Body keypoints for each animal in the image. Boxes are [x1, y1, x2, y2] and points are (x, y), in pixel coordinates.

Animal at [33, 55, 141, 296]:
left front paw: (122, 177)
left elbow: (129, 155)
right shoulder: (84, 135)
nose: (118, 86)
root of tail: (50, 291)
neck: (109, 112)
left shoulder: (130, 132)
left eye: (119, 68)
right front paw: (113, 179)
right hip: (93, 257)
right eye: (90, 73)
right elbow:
=-=-=-=-=
At the first line of the material above, start reproducing each line exactly, and end with the line that holds "neck: (109, 112)", adding nothing.

Body keypoints for each animal in the image. Boxes are [x1, y1, x2, y2] and points are (x, y), in pixel coordinates.

Animal at [33, 55, 141, 296]:
left front paw: (122, 177)
left elbow: (129, 155)
right shoulder: (84, 135)
nose: (118, 86)
root of tail: (50, 291)
neck: (109, 112)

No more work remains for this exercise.